WORK TO DO: From the piece on investing for young people, reproduce word for word the part starting at "Investing for young people really" and ending at "advantage of time.".
-- Start GIVEN TEXT --
Investing for young people

Investing for young people really is no different in principal than if you are middle aged person or even a senior citizen and you are just getting started. As a young person you still have all of the same choices in investments as these other groups have. And just like them you need to decide if you want to invest in stocks, mutual funds, bonds, or just stick with the safety of a savings account. You may even be interested in real estate or other investments, and that's something to consider as well. There is one advantage that younger people do have however - and that is the advantage of time.


Time is a very critical component when it comes to being a successful investor. All markets move in cycles, and they all experience both up cycles and down cycles. For example, in the stock market if you enter the market at the beginning of a down cycle (also known as a "bear" market), you can probably expect to make no money at all for the duration of the cycle, and you may even lose some money. And how much really depends on the severity of the down cycle and how long it lasts. In some nasty bear markets, it's not uncommon for indexes to fall by 20%, 25% or even more, from high to low over the course of a year. But past history shows us that eventually these bear markets will come to an end. Some last just a few months, while others can last years. At the end of these bear market cycles, often they are followed by the beginning of an up cycle (also known as a "bull" market). Once an up cycle starts, the losses from the previous bear market can sometimes be recovered in a couple of years or even less.
-- End GIVEN TEXT --
-- Start STORED RECORDS --
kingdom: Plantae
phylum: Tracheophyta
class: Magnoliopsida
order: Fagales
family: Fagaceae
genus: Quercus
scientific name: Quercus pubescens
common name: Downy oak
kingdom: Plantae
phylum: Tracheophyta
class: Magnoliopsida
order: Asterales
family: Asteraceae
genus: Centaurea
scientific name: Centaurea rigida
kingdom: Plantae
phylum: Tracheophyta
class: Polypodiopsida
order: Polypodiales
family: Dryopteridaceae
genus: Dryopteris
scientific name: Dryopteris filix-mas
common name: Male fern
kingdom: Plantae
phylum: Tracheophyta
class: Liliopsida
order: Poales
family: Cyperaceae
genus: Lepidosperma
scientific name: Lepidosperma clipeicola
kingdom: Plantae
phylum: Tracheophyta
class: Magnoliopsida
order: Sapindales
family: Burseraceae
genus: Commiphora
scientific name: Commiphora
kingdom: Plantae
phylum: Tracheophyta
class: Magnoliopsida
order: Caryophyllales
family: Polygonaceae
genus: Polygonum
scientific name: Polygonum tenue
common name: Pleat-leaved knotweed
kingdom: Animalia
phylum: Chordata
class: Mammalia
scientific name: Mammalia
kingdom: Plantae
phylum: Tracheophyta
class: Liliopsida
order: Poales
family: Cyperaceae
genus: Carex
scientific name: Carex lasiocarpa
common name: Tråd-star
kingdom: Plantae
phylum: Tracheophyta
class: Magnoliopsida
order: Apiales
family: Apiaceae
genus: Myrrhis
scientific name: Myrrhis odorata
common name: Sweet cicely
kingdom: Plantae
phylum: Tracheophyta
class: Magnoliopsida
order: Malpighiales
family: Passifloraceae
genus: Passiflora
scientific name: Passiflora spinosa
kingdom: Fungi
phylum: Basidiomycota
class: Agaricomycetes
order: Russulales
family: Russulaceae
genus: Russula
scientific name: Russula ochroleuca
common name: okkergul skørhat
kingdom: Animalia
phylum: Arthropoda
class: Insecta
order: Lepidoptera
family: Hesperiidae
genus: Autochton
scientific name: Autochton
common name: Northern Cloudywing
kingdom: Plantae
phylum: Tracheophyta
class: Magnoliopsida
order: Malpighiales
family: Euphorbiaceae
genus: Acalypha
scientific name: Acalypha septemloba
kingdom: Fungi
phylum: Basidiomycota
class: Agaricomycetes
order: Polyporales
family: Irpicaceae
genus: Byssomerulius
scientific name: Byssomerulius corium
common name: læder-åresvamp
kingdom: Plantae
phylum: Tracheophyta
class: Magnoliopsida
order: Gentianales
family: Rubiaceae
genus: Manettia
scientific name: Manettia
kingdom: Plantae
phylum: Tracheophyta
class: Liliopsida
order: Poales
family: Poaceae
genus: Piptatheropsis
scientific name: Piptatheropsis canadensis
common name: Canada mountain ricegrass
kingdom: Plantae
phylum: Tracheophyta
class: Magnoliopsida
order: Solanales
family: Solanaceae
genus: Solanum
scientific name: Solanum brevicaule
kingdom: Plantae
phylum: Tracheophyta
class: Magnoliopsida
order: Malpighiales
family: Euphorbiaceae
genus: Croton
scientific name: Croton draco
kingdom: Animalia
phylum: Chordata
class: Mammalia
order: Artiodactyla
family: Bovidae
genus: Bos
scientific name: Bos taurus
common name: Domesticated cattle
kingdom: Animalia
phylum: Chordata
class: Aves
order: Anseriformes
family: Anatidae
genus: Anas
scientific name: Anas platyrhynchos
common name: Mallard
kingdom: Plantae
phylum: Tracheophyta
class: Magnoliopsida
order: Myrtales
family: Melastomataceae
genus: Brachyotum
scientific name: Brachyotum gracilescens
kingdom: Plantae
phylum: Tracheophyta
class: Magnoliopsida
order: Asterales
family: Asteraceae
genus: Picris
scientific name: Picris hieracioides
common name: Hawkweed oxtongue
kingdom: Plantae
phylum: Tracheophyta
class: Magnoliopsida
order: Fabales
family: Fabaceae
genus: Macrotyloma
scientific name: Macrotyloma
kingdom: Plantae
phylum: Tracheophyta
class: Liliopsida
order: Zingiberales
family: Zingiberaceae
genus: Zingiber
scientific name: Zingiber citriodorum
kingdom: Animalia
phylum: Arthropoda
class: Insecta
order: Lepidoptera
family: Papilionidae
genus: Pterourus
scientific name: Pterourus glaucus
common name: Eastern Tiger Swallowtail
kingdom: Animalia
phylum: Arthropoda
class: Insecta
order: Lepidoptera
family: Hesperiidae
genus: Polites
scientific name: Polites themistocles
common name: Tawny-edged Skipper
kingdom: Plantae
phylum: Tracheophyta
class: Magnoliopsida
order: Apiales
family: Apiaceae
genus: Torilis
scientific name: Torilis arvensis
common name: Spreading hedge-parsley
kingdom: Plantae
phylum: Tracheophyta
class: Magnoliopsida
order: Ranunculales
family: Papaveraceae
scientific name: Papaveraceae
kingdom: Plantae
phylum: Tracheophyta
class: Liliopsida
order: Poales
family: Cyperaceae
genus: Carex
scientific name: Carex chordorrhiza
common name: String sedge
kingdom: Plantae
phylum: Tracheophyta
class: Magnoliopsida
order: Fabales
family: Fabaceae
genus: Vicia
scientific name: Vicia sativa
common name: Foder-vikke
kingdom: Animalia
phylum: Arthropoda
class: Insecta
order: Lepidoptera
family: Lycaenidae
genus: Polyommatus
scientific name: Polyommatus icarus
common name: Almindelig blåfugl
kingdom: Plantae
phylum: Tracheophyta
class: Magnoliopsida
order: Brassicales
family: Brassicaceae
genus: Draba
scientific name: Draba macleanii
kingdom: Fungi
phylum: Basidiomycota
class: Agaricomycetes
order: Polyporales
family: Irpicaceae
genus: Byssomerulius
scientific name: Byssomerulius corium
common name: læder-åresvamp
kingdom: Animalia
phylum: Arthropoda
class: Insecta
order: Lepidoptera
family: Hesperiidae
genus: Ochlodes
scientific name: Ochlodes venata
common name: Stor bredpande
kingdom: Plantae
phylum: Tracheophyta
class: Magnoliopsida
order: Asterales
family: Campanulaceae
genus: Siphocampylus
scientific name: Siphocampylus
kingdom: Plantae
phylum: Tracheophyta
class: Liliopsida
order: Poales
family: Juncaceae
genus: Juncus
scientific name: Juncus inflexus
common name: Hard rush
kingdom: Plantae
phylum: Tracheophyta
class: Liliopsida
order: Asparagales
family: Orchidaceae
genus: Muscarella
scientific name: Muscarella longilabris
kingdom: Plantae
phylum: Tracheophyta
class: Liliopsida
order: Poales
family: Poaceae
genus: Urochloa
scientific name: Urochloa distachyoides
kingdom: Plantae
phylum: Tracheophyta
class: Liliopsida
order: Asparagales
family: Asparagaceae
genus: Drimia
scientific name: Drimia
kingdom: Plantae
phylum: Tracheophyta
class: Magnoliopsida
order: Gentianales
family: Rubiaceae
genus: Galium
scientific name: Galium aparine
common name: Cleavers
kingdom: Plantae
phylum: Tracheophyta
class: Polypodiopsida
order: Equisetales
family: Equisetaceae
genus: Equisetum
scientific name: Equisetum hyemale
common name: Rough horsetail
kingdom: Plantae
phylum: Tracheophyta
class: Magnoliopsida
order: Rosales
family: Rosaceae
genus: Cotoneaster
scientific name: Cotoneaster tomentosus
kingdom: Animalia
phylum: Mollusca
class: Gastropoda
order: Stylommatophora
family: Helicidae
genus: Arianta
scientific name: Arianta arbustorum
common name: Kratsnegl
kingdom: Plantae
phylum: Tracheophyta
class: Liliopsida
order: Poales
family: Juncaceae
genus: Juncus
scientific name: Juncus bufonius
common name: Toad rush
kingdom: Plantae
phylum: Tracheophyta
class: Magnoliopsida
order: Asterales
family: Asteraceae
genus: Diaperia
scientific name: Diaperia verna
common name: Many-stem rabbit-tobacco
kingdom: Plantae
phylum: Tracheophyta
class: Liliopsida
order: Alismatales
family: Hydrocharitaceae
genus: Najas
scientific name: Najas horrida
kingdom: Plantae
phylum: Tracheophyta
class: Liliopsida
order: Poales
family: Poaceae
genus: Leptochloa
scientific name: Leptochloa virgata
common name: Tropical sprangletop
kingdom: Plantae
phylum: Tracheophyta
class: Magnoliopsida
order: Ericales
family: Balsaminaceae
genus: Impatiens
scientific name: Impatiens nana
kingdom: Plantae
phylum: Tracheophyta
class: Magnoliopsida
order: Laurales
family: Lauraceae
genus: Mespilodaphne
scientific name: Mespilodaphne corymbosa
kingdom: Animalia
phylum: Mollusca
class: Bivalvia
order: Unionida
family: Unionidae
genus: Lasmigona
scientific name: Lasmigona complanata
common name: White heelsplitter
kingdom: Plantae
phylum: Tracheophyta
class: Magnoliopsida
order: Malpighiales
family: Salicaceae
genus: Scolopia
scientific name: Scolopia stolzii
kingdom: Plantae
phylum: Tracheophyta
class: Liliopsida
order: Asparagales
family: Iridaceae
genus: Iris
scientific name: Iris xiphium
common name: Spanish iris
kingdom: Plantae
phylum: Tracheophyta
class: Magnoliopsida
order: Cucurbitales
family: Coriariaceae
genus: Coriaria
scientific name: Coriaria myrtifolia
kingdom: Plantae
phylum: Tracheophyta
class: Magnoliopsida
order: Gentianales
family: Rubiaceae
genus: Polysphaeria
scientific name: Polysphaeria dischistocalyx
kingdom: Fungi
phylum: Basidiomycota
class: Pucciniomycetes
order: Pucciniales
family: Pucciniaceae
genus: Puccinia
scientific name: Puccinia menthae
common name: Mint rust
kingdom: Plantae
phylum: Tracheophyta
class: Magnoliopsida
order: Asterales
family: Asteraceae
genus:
-- End STORED RECORDS --
RESULT OF THE TASK:
Investing for young people really is no different in principal than if you are middle aged person or even a senior citizen and you are just getting started. As a young person you still have all of the same choices in investments as these other groups have. And just like them you need to decide if you want to invest in stocks, mutual funds, bonds, or just stick with the safety of a savings account. You may even be interested in real estate or other investments, and that's something to consider as well. There is one advantage that younger people do have however - and that is the advantage of time.